==== Data for the task
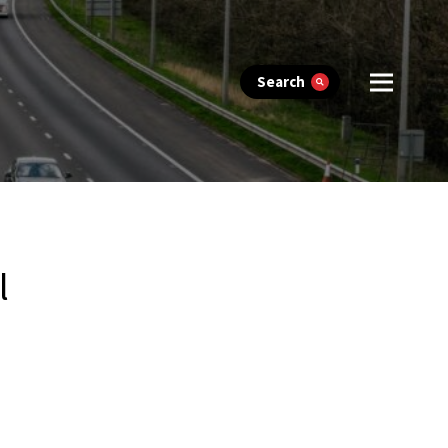
Search
l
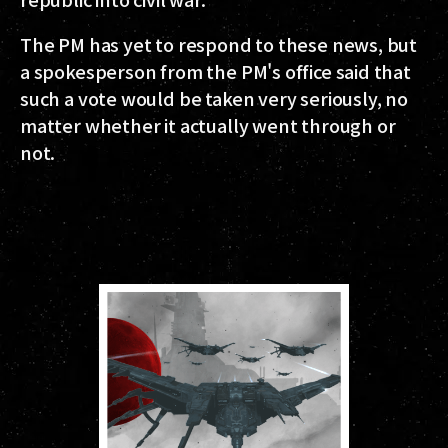
The PM has yet to respond to these news, but
a spokesperson from the PM's office said that
such a vote would be taken very seriously, no
matter whether it actually went through or
not.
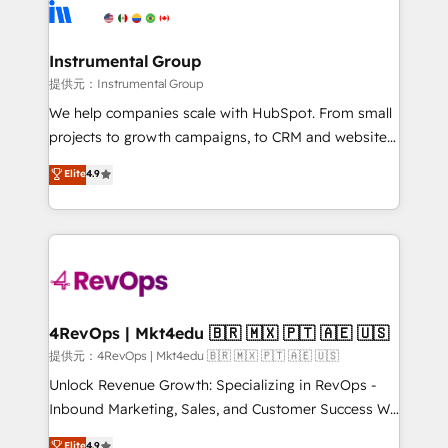
teams has worked with clients just like you Let’s
Elite Partners with 10+ years of HubSpot experience
explore whether S2 is the partner you’ve been
🤝HubSpot Premier Integration partner 🤝Google
looking for...and get your next big initiative moving!
Premier Partner 2023 🌟5 HubSpot Accreditations 🌟
Instrumental Group
Won HubSpot Theme Challenge 2021 🌟INBOUND’19
提供元：Instrumental Group
HubSpot Rising Star Why us? Harnessing the full
We help companies scale with HubSpot. From small
potential of the powerful HubSpot CRM. ✔️A team of
projects to growth campaigns, to CRM and websites.
HubSpot experts backed by over 10+ years of
Hire an agency that's experienced in every inch of
Elite
4.9
HubSpot experience ✔️Flexible pricing models —
HubSpot and willing to work hand-in-hand with your
Hourly-fee (assigned one Dedicated HubSpot
team to simplify the complex and build a better
Admin); Monthly-fee (HubSpot Admin + Project
experience for your team and customers.
Manager); and Fixed Project Cost (as per
requirement). ✔️Helped over 25,000+ customers so
far with our HubSpot solutions. ✔️Bespoke apps &
on-demand bundle services. Connect with us today!
4RevOps | Mkt4edu 🇧🇷 🇲🇽 🇵🇹 🇦🇪 🇺🇸
提供元：4RevOps | Mkt4edu 🇧🇷 🇲🇽 🇵🇹 🇦🇪 🇺🇸
Unlock Revenue Growth: Specializing in RevOps -
Inbound Marketing, Sales, and Customer Success We
specialize in driving revenue growth for companies
Elite
4.9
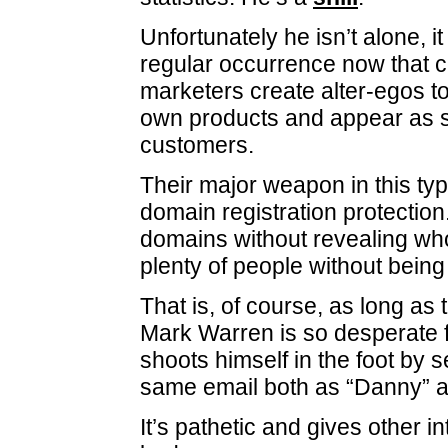
Unfortunately he isn’t alone, i
regular occurrence now that ce
marketers create alter-egos t
own products and appear as s
customers.
Their major weapon in this typ
domain registration protection
domains without revealing wh
plenty of people without being
That is, of course, as long as 
Mark Warren is so desperate f
shoots himself in the foot by 
same email both as “Danny” a
It’s pathetic and gives other i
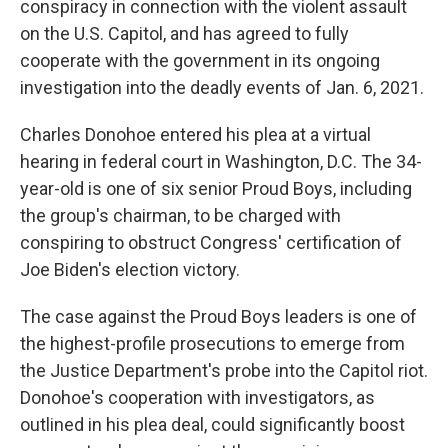
conspiracy in connection with the violent assault
on the U.S. Capitol, and has agreed to fully
cooperate with the government in its ongoing
investigation into the deadly events of Jan. 6, 2021.
Charles Donohoe entered his plea at a virtual
hearing in federal court in Washington, D.C. The 34-
year-old is one of six senior Proud Boys, including
the group's chairman, to be charged with
conspiring to obstruct Congress' certification of
Joe Biden's election victory.
The case against the Proud Boys leaders is one of
the highest-profile prosecutions to emerge from
the Justice Department's probe into the Capitol riot.
Donohoe's cooperation with investigators, as
outlined in his plea deal, could significantly boost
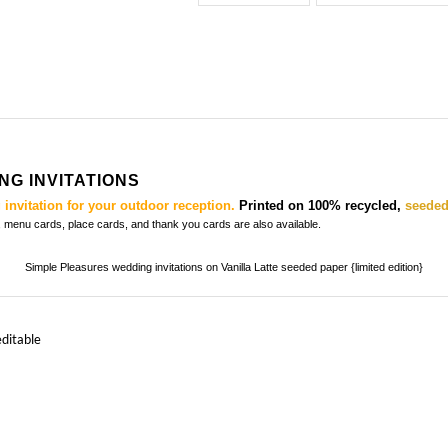
G INVITATIONS
invitation for your outdoor reception.
Printed on 100% recycled,
seeded
s, menu cards, place cards, and thank you cards
are also available.
Simple Pleasures wedding invitations on Vanilla Latte seeded paper {limited edition}
editable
========
Please render the text read from every one of the records above as a JSON list of strings, with one string per line and blank lines omitted. Leave the pictures out of the answer.

[
  "Search",
  "l",
  "The PM has yet to respond to these news, but",
  "a spokesperson from the PM's office said that",
  "such a vote would be taken very seriously, no",
  "matter whether it actually went through or",
  "not.",
  "teams has worked with clients just like you Let’s",
  "Elite Partners with 10+ years of HubSpot experience",
  "explore whether S2 is the partner you’ve been",
  "🤝HubSpot Premier Integration partner 🤝Google",
  "looking for...and get your next big initiative moving!",
  "Premier Partner 2023 🌟5 HubSpot Accreditations 🌟",
  "Instrumental Group",
  "Won HubSpot Theme Challenge 2021 🌟INBOUND’19",
  "提供元：Instrumental Group",
  "HubSpot Rising Star Why us? Harnessing the full",
  "We help companies scale with HubSpot. From small",
  "potential of the powerful HubSpot CRM. ✔️A team of",
  "projects to growth campaigns, to CRM and websites.",
  "HubSpot experts backed by over 10+ years of",
  "Hire an agency that's experienced in every inch of",
  "Elite",
  "4.9",
  "HubSpot experience ✔️Flexible pricing models —",
  "HubSpot and willing to work hand-in-hand with your",
  "Hourly-fee (assigned one Dedicated HubSpot",
  "team to simplify the complex and build a better",
  "Admin); Monthly-fee (HubSpot Admin + Project",
  "experience for your team and customers.",
  "Manager); and Fixed Project Cost (as per",
  "requirement). ✔️Helped over 25,000+ customers so",
  "far with our HubSpot solutions. ✔️Bespoke apps &",
  "on-demand bundle services. Connect with us today!",
  "4RevOps | Mkt4edu 🇧🇷 🇲🇽 🇵🇹 🇦🇪 🇺🇸",
  "提供元：4RevOps | Mkt4edu 🇧🇷 🇲🇽 🇵🇹 🇦🇪 🇺🇸",
  "Unlock Revenue Growth: Specializing in RevOps -",
  "Inbound Marketing, Sales, and Customer Success We",
  "specialize in driving revenue growth for companies",
  "Elite",
  "4.9",
  "Unfortunately he isn’t alone, i",
  "regular occurrence now that ce",
  "marketers create alter-egos t",
  "own products and appear as s",
  "customers.",
  "Their major weapon in this typ",
  "domain registration protection",
  "domains without revealing wh",
  "plenty of people without being",
  "That is, of course, as long as ",
  "Mark Warren is so desperate f",
  "shoots himself in the foot by ",
  "same email both as “Danny” a",
  "It’s pathetic and gives other i",
  "conspiracy in connection with the violent assault",
  "on the U.S. Capitol, and has agreed to fully",
  "cooperate with the government in its ongoing",
  "investigation into the deadly events of Jan. 6, 2021.",
  "Charles Donohoe entered his plea at a virtual",
  "hearing in federal court in Washington, D.C. The 34-",
  "year-old is one of six senior Proud Boys, including",
  "the group's chairman, to be charged with",
  "conspiring to obstruct Congress' certification of",
  "Joe Biden's election victory.",
  "The case against the Proud Boys leaders is one of",
  "the highest-profile prosecutions to emerge from",
  "the Justice Department's probe into the Capitol riot.",
  "Donohoe's cooperation with investigators, as",
  "outlined in his plea deal, could significantly boost",
  "G INVITATIONS",
  "invitation for your outdoor reception.",
  "Printed on 100% recycled,",
  "seeded",
  "s, menu cards, place cards, and thank you cards",
  "are also available.",
  "Simple Pleasures wedding invitations on Vanilla Latte seeded paper {limited edition}",
  "editable"
]